- **Assignment**
Scan the entries for lines with "worn" and say how many there are, with nothing more.

(Data extracted from a collection)
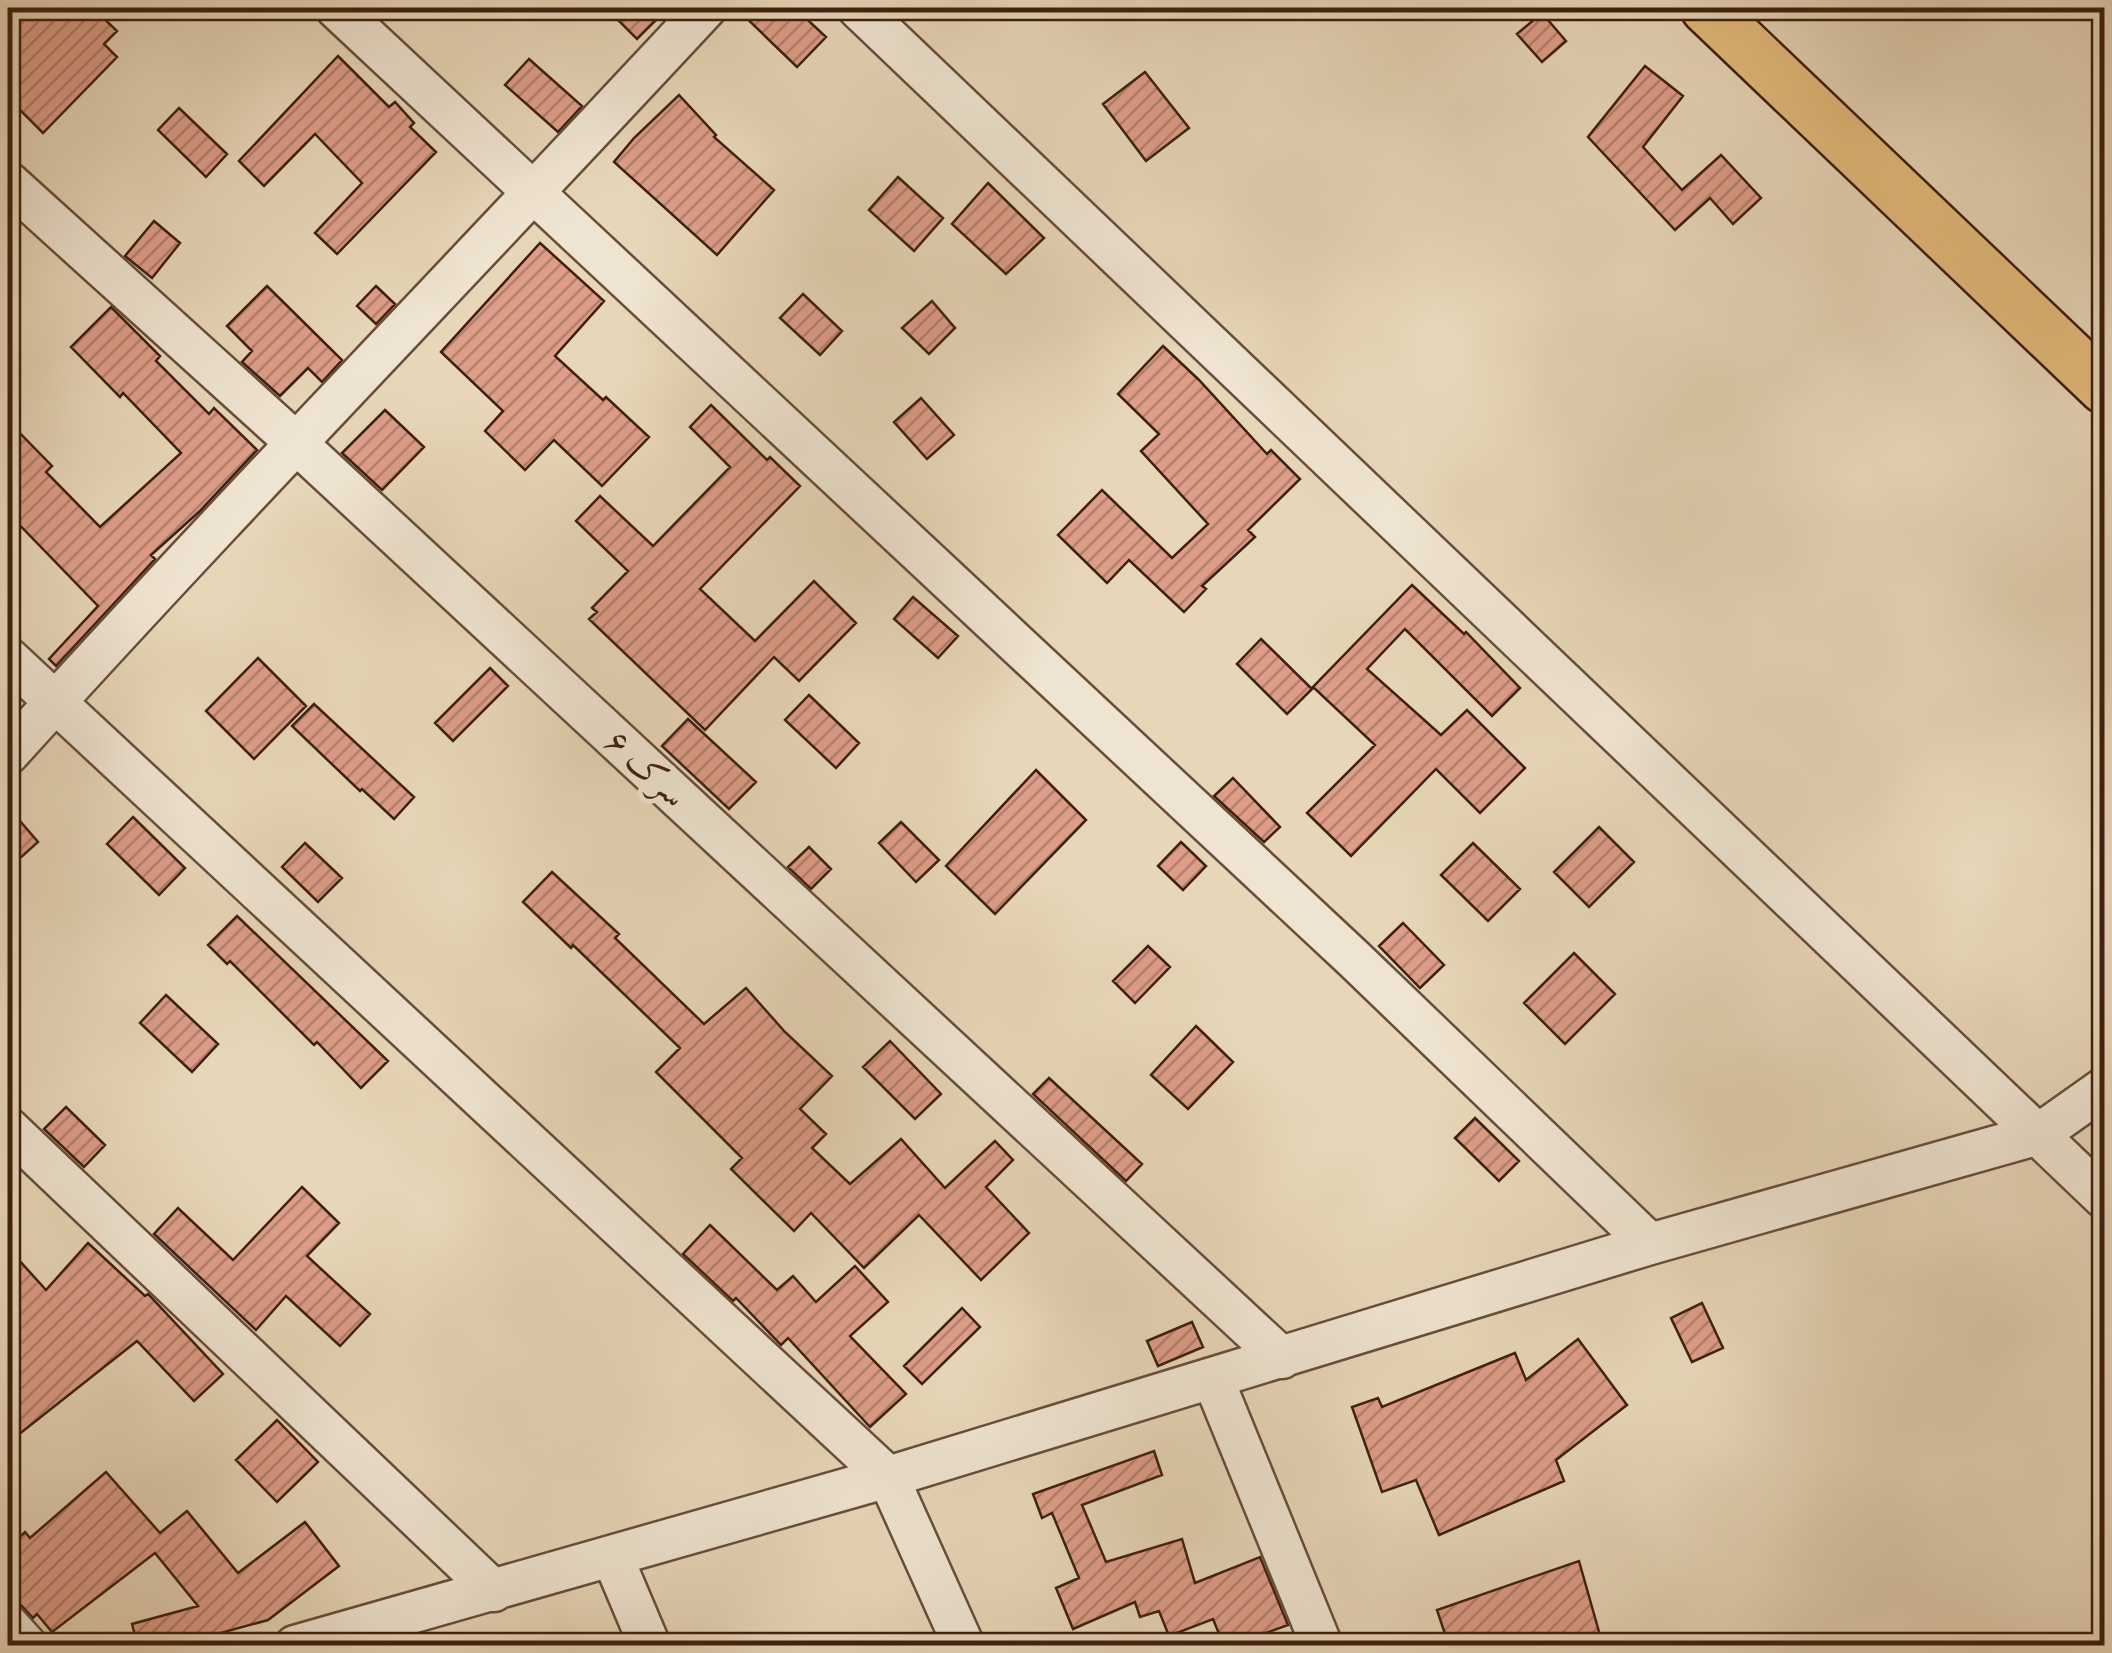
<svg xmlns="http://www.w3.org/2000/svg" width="2112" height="1653" font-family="'IM FELL Double Pica',Amiri,serif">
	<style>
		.building { fill: url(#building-hatch); stroke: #3e1f10; stroke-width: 2.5 }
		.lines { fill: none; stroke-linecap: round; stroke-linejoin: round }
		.minor-casing { stroke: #684d3a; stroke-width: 45 }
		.major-casing { stroke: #3e1f10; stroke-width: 55 }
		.minor { stroke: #efe4d1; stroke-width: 40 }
		.major { stroke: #e4bb7c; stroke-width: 50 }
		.labels { text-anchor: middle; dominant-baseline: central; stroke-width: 10; stroke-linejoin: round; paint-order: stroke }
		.street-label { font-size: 35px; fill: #3e1f10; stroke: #efe4d1 }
	</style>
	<defs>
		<pattern id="building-hatch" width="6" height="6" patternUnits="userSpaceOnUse" patternTransform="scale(2.5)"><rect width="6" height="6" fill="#dd9d87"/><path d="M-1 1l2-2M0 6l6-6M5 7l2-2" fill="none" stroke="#b57f6d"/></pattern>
	</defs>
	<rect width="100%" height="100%" fill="#e7d6b8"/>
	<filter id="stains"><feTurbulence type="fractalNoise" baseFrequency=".002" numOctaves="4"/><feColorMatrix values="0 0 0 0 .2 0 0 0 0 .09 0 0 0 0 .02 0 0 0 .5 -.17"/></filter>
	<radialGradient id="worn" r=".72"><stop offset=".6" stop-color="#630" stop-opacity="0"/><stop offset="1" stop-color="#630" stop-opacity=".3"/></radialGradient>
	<path class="building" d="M 8,8 L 93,8 L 117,31 L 104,44 L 117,57 L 43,133 L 8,98 Z
		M 606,8 L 668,8 L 637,39 Z
		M 736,8 L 795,8 L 826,37 L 797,67 Z
		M 1542,13 L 1566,41 L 1542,62 L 1517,34 Z
		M 338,56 L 389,107 L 395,102 L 414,123 L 410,127 L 436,152 L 337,254 L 315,233 L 362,183 L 315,134 L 264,186 L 239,161 Z
		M 529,59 L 582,106 L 558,132 L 505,85 Z
		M 1645,66 L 1683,96 L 1643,147 L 1682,190 L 1721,155 L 1761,198 L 1733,224 L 1710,198 L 1675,230 L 1588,137 Z
		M 1145,72 L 1189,128 L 1146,161 L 1103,104 Z
		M 679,95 L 716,135 L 714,137 L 774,190 L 717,255 L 614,162 L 634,138 Z
		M 179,108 L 227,154 L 206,177 L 158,130 Z
		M 898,177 L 943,218 L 914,251 L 869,210 Z
		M 988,183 L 1044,238 L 1006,274 L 952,224 Z
		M 154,221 L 180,243 L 152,278 L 125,256 Z
		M 540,243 L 604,301 L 555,356 L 603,400 L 606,397 L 649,437 L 602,486 L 554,440 L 525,470 L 485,431 L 503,411 L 441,352 Z
		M 267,286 L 342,360 L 322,382 L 308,368 L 280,396 L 242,362 L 252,351 L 227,326 Z
		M 376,286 L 395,304 L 376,324 L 357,306 Z
		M 803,294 L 842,331 L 820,355 L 780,318 Z
		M 932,301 L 955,328 L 929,354 L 902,328 Z
		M 111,307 L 160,356 L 156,361 L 209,414 L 214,408 L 257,450 L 200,511 L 151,555 L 155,559 L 56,666 L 49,659 L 98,606 L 8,513 L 8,421 L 52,466 L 46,472 L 100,527 L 181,453 L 123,393 L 120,397 L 71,347 Z
		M 1163,346 L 1199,380 L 1267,454 L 1271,450 L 1300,479 L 1248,530 L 1255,537 L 1202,586 L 1206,589 L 1184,612 L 1129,560 L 1107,583 L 1058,535 L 1102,490 L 1172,558 L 1208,524 L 1141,451 L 1159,434 L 1118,394 Z
		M 921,398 L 954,435 L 927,459 L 894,422 Z
		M 711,405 L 767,460 L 770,457 L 800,486 L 700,589 L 755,641 L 814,581 L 856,623 L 799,681 L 774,657 L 705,730 L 589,619 L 597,612 L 592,608 L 628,571 L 576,521 L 600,496 L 653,546 L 730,467 L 690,427 Z
		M 385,410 L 424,447 L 382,490 L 342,453 Z
		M 1412,585 L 1464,634 L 1466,632 L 1520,688 L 1492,716 L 1405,629 L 1367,669 L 1441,735 L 1467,710 L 1525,768 L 1480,813 L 1436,769 L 1351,856 L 1307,813 L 1375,745 L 1313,687 Z
		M 913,597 L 958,636 L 938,658 L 894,619 Z
		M 1261,639 L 1312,689 L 1287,714 L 1237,664 Z
		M 258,658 L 306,706 L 254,759 L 206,711 Z
		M 490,668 L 508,686 L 453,741 L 435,723 Z
		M 809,695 L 859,743 L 836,768 L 785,720 Z
		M 314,704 L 414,797 L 394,819 L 362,789 L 360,791 L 292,726 Z
		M 688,719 L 756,782 L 729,809 L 662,746 Z
		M 1036,770 L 1086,820 L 995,914 L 946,866 Z
		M 1233,778 L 1280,827 L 1264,842 L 1214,796 Z
		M 8,807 L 38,842 L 8,869 Z
		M 133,817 L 185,868 L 159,895 L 107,844 Z
		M 901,822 L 939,860 L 916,882 L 879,843 Z
		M 1599,827 L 1634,862 L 1589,907 L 1554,872 Z
		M 1181,842 L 1206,866 L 1183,890 L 1158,866 Z
		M 305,843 L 342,878 L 318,902 L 282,867 Z
		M 1473,843 L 1520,889 L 1488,921 L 1441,875 Z
		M 809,847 L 831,869 L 811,889 L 788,867 Z
		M 552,872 L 619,934 L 615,938 L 704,1024 L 746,988 L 785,1032 L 832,1076 L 800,1109 L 826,1134 L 812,1148 L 850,1184 L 901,1139 L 945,1188 L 995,1141 L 1013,1160 L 986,1187 L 1029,1233 L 981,1280 L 919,1215 L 864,1268 L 811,1213 L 794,1231 L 731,1169 L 742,1158 L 656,1072 L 680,1048 L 573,945 L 571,948 L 523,902 Z
		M 237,916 L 388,1061 L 361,1088 L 317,1042 L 314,1045 L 230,961 L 227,964 L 208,945 Z
		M 1403,923 L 1444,965 L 1420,988 L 1379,946 Z
		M 1148,946 L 1170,967 L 1135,1003 L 1113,981 Z
		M 1574,953 L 1615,994 L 1565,1044 L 1524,1003 Z
		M 166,995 L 218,1044 L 192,1072 L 140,1023 Z
		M 1196,1026 L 1233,1062 L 1188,1109 L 1151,1075 Z
		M 890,1041 L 941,1094 L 915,1119 L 863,1067 Z
		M 1049,1078 L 1142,1164 L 1126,1181 L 1033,1094 Z
		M 66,1107 L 105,1145 L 84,1167 L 44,1129 Z
		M 1475,1118 L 1519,1161 L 1499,1181 L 1455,1138 Z
		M 302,1187 L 339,1223 L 307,1256 L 370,1314 L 340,1346 L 286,1296 L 256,1330 L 154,1234 L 178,1208 L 233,1260 Z
		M 710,1225 L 777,1290 L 793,1276 L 816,1302 L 855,1266 L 888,1302 L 850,1336 L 906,1394 L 870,1427 L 788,1338 L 781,1345 L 736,1298 L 733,1301 L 683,1254 Z
		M 88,1243 L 145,1296 L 148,1294 L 223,1374 L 194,1401 L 137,1341 L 8,1443 L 8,1248 L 46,1290 Z
		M 1702,1303 L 1723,1348 L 1692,1362 L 1671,1318 Z
		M 962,1308 L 980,1327 L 922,1384 L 904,1366 Z
		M 1192,1322 L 1203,1347 L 1158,1366 L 1147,1341 Z
		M 1578,1339 L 1627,1405 L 1556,1460 L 1564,1481 L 1439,1535 L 1416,1480 L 1382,1492 L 1352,1407 L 1378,1398 L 1382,1407 L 1515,1353 L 1526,1380 Z
		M 277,1420 L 318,1462 L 277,1502 L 236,1460 Z
		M 1154,1451 L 1162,1475 L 1082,1505 L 1106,1562 L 1182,1539 L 1195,1583 L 1260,1557 L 1288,1625 L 1249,1639 L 1251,1646 L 1224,1646 L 1213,1619 L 1169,1636 L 1159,1611 L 1140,1617 L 1135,1602 L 1073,1629 L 1056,1588 L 1079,1578 L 1052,1513 L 1042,1518 L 1033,1494 Z
		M 106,1472 L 160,1533 L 187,1511 L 238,1573 L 305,1522 L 339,1566 L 268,1620 L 173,1646 L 138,1646 L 132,1624 L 198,1606 L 155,1553 L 52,1632 L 37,1614 L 33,1618 L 8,1591 L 8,1548 L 25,1532 L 30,1538 Z
		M 1579,1561 L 1603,1646 L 1449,1646 L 1437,1610 Z"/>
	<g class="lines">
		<g class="minor-casing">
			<path id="minor" d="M 336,8 L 1354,959 L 1650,1244
				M 858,8 L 2104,1198
				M 8,182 L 294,441 L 1282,1358
				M 8,658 L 888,1477 L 964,1646
				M 8,754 C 236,502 474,258 706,8
				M 8,1128 L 494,1591
				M 1213,1379 L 1322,1646
				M 612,1556 L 650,1646
				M 8,1625 L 27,1646
				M 295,1646 L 888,1477 L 1650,1244 L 2039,1134 L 2104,1088"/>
		</g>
		<g class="major-casing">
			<path id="major" d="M 1706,8 L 2104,388"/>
		</g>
		<use href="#minor" class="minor"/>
		<use href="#major" class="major"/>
	</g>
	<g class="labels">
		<g class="street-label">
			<text transform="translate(646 768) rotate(43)">سرک ۶</text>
		</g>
	</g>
	<rect width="2112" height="1653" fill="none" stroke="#e7d6b8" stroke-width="40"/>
	<rect x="10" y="10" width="2092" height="1633" fill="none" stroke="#3e1f10" stroke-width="5"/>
	<rect x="20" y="20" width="2072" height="1613" fill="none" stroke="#3e1f10" stroke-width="2.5"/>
	<rect width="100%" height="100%" filter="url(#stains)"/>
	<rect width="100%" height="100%" fill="url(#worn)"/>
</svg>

- **Result of this task**
2